Loomis, the second CPB president, observed that the quality of appointees to the CPB Board quickly declined from the “first-class people” appointed by Lyndon Johnson to a group of “fourth- or fifth-level patronage” appointees and “ideologues.”

James Loper, former president of KCET in Los Angeles, who went on to run the Academy of Television Arts & Sciences, advised public TV stations to pay no attention to ratings and to take Lawrence Welk reruns off the air. “We don’t want to look like a cheap imitation of the Family Channel,” he said.

Bob Schenkkan, former head of KLRU in Austin, agreed that education holds a special power as a motivator of supporters, including station board members. “When you say something to that board about education,” he said, “everybody sits up a little straighter. … There is an enormous amount of concern out there about the education of children.”

Proposes a leadership institute

In an address linking past to future, Nebraska ETV General Manager Jack McBride urged pubcasters to avoid “overemphasis on audience numbers,” which could turn PTV away from “the ideals of the pioneers.”

“The opportunities are greater in the future if our successors are wise enough to take advantage of them,” McBride said. But he said it remains a “serious, serious question” who will replace the current generation of station leaders.

Margaret Chisholm, a prominent lay board member from Seattle, specifically urged the field to found a “leadership institute” that would identify potential leaders and train them for the future.

Mike Soper and Sandy Welch, two of the younger participants, voiced their own worries. Soper, the development chief at WETA in Washington, wondered how well the field can compete for bright newcomers. “How do we paint a bright future for public broadcasting,” he asked, “instead of an uncertain future?”

McBride could offer no assurance. Public broadcasting’s future will always be indefinite, he said. “I do not think the day will ever come when we have truly adequate funding.”

John Witherspoon, a onetime CPB official now teaching at San Diego State University, was more encouraging by implication: “If [Mike Soper] thinks the future is uncertain today, he should have been here in 1963.”

Like Soper, Welch, executive v.p. for education at PBS, said that she was concerned that many workers in the field today don’t know its history or understand its ideals. She picked up on a point made earlier by McBride: “They’re struggling, because we currently have no systematized program of training for people to move through the ranks.”

In her 20 years at Kentucky ETV, before coming to PBS, Welch said her boss, Len Press, had given his staffers that kind of “training and nurturing.”

“He made it clear what business we were in — helping people.
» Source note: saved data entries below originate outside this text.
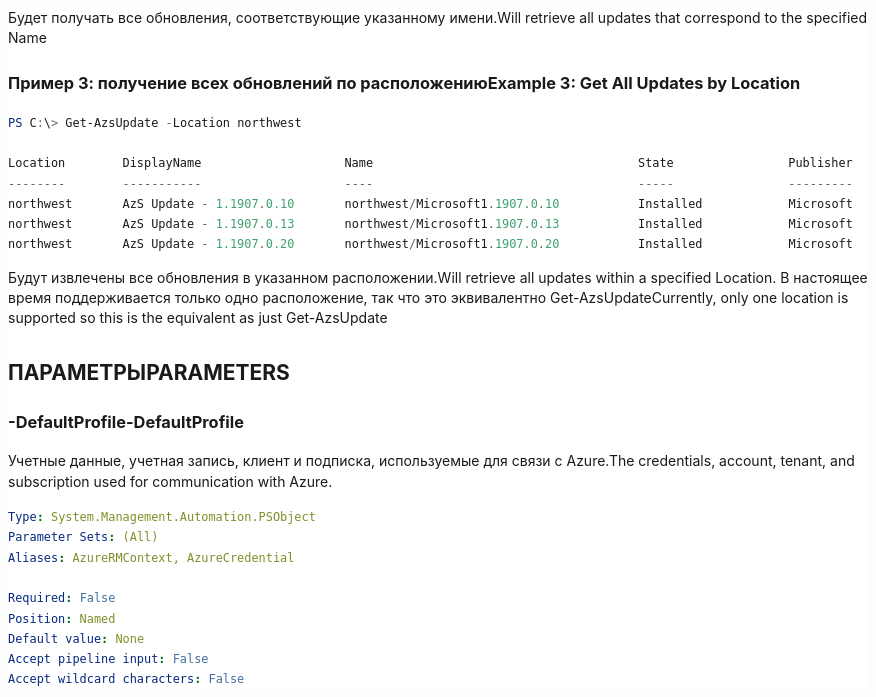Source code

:<span data-ttu-id="6f0e4-114">Будет получать все обновления, соответствующие указанному имени.</span><span class="sxs-lookup"><span data-stu-id="6f0e4-114">Will retrieve all updates that correspond to the specified Name</span></span>

### <span data-ttu-id="6f0e4-115">Пример 3: получение всех обновлений по расположению</span><span class="sxs-lookup"><span data-stu-id="6f0e4-115">Example 3: Get All Updates by Location</span></span>
```powershell
PS C:\> Get-AzsUpdate -Location northwest

Location        DisplayName                    Name                                     State                Publisher
--------        -----------                    ----                                     -----                ---------
northwest       AzS Update - 1.1907.0.10       northwest/Microsoft1.1907.0.10           Installed            Microsoft
northwest       AzS Update - 1.1907.0.13       northwest/Microsoft1.1907.0.13           Installed            Microsoft
northwest       AzS Update - 1.1907.0.20       northwest/Microsoft1.1907.0.20           Installed            Microsoft
```

<span data-ttu-id="6f0e4-116">Будут извлечены все обновления в указанном расположении.</span><span class="sxs-lookup"><span data-stu-id="6f0e4-116">Will retrieve all updates within a specified Location.</span></span>
<span data-ttu-id="6f0e4-117">В настоящее время поддерживается только одно расположение, так что это эквивалентно Get-AzsUpdate</span><span class="sxs-lookup"><span data-stu-id="6f0e4-117">Currently, only one location is supported so this is the equivalent as just Get-AzsUpdate</span></span>

## <span data-ttu-id="6f0e4-118">ПАРАМЕТРЫ</span><span class="sxs-lookup"><span data-stu-id="6f0e4-118">PARAMETERS</span></span>

### <span data-ttu-id="6f0e4-119">-DefaultProfile</span><span class="sxs-lookup"><span data-stu-id="6f0e4-119">-DefaultProfile</span></span>
<span data-ttu-id="6f0e4-120">Учетные данные, учетная запись, клиент и подписка, используемые для связи с Azure.</span><span class="sxs-lookup"><span data-stu-id="6f0e4-120">The credentials, account, tenant, and subscription used for communication with Azure.</span></span>

```yaml
Type: System.Management.Automation.PSObject
Parameter Sets: (All)
Aliases: AzureRMContext, AzureCredential

Required: False
Position: Named
Default value: None
Accept pipeline input: False
Accept wildcard characters: False

```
We were there to help the people no one else was helping.”

She thanked Press for occasionally “yanking us by the hair.”

“We had the Nielsen book at KET, but we hid it whenever Len came in the room.”

And Welch testified to Press’s editorial integrity. “It was a miracle that he could cozy up to all those governors and legislators, and never let them touch the programming.”

As Witherspoon and others have observed, Welch contended that public broadcasting was a good way to spend a life.

She remembered the advent of ETV in Lexington, Ky., in 1968, when she was a school librarian and saw kids nearly “riot” to get copies of The Wind in the Willows after the children’s book was featured on educational TV’s reading series Cover to Cover.

“Seeing youngsters respond, seeing adults with tears streaming down their faces because they learned to read — these are the rewards I am so enriched by.”

But would today’s public broadcasters be motivated in the same way? Though some folks had doubts, Schenkkan said he isn’t too worried about a shortage of younger idealists. “If we give them the opportunity to participate in a new crusade,” he predicted, “I think they’ll pick up their swords and their shields and be off to the Holy Land.”